Could you transcribe the text read from each of the entries below, line for line and without any changes? Leave the pictures out of your answer.

- - - - - - -

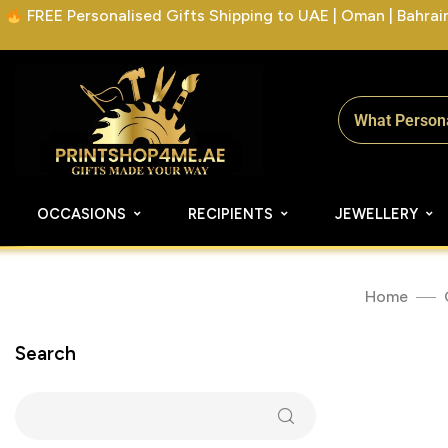
FREE Personalised Gifts Shipping to UAE | Oman | Bahrain 
OCCASIONS
RECIPIENTS
JEWELLERY
Home
Search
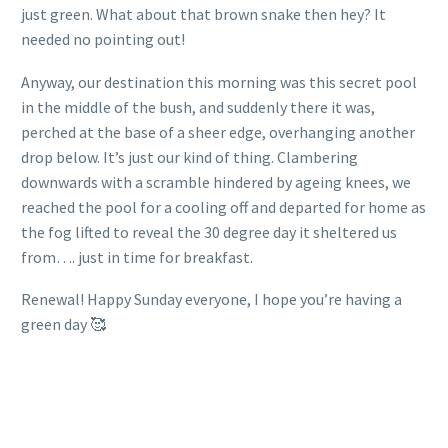
just green. What about that brown snake then hey? It
needed no pointing out!
Anyway, our destination this morning was this secret pool
in the middle of the bush, and suddenly there it was,
perched at the base of a sheer edge, overhanging another
drop below. It’s just our kind of thing. Clambering
downwards with a scramble hindered by ageing knees, we
reached the pool for a cooling off and departed for home as
the fog lifted to reveal the 30 degree day it sheltered us
from…. just in time for breakfast.
Renewal! Happy Sunday everyone, I hope you’re having a
green day 🥰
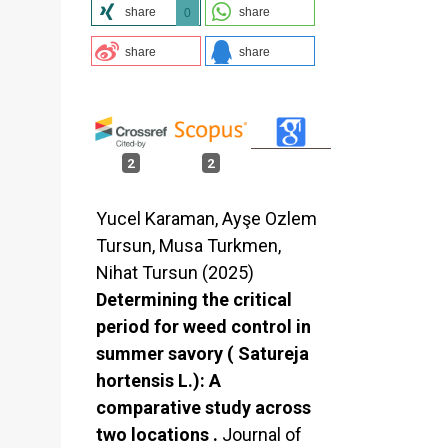
share
share
0
share
share
2
2
Yucel Karaman, Ayşe Ozlem
Tursun, Musa Turkmen,
Nihat Tursun (2025)
Determining the critical
period for weed control in
summer savory ( Satureja
hortensis L.): A
comparative study across
two locations .
Journal of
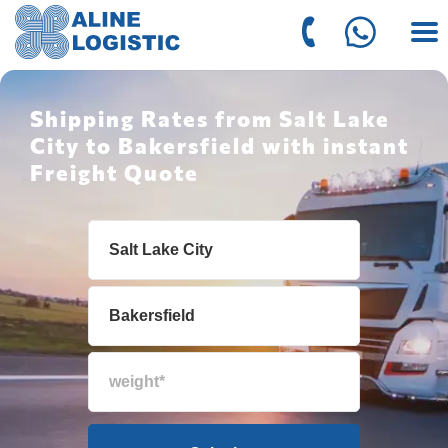
Shipping Rates from Salt Lake
City to Bakersfield with instant
Freight Quote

- - - - - - -

◆ RESULT OF THE EXERCISE ◆
FREE Personalised Gifts Shipping to UAE | Oman | Bahrain 
OCCASIONS
RECIPIENTS
JEWELLERY
Home
Search
just green. What about that brown snake then hey? It
needed no pointing out!
Anyway, our destination this morning was this secret pool
in the middle of the bush, and suddenly there it was,
perched at the base of a sheer edge, overhanging another
drop below. It’s just our kind of thing. Clambering
downwards with a scramble hindered by ageing knees, we
reached the pool for a cooling off and departed for home as
the fog lifted to reveal the 30 degree day it sheltered us
from…. just in time for breakfast.
Renewal! Happy Sunday everyone, I hope you’re having a
green day 🥰
share
share
0
share
share
2
2
Yucel Karaman, Ayşe Ozlem
Tursun, Musa Turkmen,
Nihat Tursun (2025)
Determining the critical
period for weed control in
summer savory ( Satureja
hortensis L.): A
comparative study across
two locations .
Journal of
Shipping Rates from Salt Lake
City to Bakersfield with instant
Freight Quote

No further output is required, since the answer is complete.